When we call a subcontractor on the phone, and they hear it’s us, we want them to say, “Great! Put him through!” – not, “Oh, no. Those guys again.”
“I’ve just been really blessed in my career. Some of it is timing and luck, and finding things that really suit your skills. I’ve had a lot of things happen that were lucky, to be honest, and I was able to take advantage of the opportunities“
Dee Birch
How did you transition into the leadership of the company?
It was a natural progression. I ran the large jobs pretty much from the beginning. When it came to running the company’s overall business affairs, I kind of took that role over a few years into it. I officially became president in 2000, but I was acting as president four or five years earlier, performing the function without the title. Titles have never been a huge issue in our company. We don’t have assigned parking spots and that stuff.
What are AAC’s greatest strengths?
We really shine at high-profile, difficult projects. We actually look for high-risk projects within our expertise. If it’s heavy civil, marine, structures related that we’re comfortable with, that’s what we prefer. A lot of companies shy away from that work, but we actually run toward it. And it’s been true from the beginning.
We try to hire people who are problem solvers and used to performing at a high level, rather than doing commodity type work where you’re measured by how many units you can put out at a price, versus your competitor. If you bid commodity work, you’re doing basically the same thing as everybody else.
Success at high-challenge projects requires detailed planning, and from how you’ve described your training and experience, you seem like a methodical, detail-oriented person.
I think that’s true. I was fortunate to work for Kiewit and manage a lot of high-risk work where I didn’t know what I didn’t know.

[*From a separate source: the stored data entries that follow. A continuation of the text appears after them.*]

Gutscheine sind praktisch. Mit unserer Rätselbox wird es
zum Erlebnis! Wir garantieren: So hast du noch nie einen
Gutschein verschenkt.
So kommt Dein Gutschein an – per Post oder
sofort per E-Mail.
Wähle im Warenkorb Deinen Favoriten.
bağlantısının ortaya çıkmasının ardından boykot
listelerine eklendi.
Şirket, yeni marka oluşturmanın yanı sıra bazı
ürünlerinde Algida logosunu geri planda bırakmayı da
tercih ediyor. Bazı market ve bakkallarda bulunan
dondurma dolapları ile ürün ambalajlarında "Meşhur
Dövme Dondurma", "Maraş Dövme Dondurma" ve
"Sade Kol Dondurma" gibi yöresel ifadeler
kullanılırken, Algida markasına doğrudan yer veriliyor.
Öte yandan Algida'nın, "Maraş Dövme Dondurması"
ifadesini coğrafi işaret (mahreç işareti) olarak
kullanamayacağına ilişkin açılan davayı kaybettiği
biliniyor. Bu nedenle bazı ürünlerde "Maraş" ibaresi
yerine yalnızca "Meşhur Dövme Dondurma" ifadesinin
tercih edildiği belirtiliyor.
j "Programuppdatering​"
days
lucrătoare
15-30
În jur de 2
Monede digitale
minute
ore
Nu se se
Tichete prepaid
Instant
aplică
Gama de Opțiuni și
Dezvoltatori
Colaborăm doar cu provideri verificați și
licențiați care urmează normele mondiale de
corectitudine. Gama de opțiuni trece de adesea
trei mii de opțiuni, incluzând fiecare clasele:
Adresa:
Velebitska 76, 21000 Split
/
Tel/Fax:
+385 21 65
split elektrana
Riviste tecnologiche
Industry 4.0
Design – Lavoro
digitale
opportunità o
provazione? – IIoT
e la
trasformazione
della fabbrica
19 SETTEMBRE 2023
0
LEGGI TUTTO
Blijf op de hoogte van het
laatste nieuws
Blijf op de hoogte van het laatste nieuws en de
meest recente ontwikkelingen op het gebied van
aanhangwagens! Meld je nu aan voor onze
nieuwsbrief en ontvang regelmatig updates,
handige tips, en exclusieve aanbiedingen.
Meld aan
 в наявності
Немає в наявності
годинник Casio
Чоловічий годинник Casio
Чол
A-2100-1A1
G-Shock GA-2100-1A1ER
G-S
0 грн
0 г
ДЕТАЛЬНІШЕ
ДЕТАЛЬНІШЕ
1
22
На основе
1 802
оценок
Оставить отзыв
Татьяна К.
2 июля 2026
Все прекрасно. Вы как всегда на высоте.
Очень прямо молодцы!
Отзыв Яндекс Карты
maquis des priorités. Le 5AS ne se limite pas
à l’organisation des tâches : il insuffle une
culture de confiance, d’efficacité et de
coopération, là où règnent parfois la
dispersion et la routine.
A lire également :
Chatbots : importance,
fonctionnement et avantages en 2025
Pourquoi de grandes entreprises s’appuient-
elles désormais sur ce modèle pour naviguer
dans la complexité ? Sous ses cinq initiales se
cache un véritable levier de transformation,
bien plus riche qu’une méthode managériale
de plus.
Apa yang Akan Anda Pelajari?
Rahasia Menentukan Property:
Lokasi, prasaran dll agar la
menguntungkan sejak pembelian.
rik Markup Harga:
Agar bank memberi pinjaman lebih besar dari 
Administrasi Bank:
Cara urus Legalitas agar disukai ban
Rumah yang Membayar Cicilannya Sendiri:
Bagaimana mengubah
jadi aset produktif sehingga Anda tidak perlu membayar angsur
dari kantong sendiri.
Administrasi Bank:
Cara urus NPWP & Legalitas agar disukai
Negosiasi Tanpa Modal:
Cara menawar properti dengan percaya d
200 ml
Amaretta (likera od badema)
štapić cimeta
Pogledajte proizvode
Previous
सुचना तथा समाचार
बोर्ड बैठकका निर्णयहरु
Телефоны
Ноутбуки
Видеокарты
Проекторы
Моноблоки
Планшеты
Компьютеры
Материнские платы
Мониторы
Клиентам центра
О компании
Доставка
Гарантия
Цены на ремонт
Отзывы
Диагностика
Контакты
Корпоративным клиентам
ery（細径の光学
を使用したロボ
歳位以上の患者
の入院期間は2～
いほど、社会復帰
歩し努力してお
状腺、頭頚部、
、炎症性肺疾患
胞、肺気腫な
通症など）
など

Those weren’t situations where I could wing it. I had to figure out how to plan the work and get it done.
Working for Kiewit and Chicago Bridge, I was able to work in a lot of different markets, and in almost every western state. I was dropped into markets where I didn’t know anybody, where I had no prior experience. It forced me to learn how to build relationships with people quickly, how to network and get people to be part of our team. I didn’t have a choice. So when I came to Advanced, I was able to pull people together who hadn’t worked together before and make it work.
I’ve just been really blessed in my career. Some of it is timing and luck, and finding things that really suit your skills. I’ve had a lot of things happen that were lucky, to be honest, and I was able to take advantage of the opportunities.
How long do you plan to keep working?
My goal is to get myself in a position where I can do the things I really enjoy doing. And what I enjoy most is the big picture, trying to set the direction of the company, the kinds of projects we work on, reviewing the bids and making sure that we’re pricing them accordingly. Problem-solving, if we have a job that’s not working as planned. Even though I’m not as involved in the day-to-day as I used to be, I’m working on getting myself into a position where I can focus on the things I really like to do, which I’m not in now.
But I don’t have any intention of hanging it up any time soon.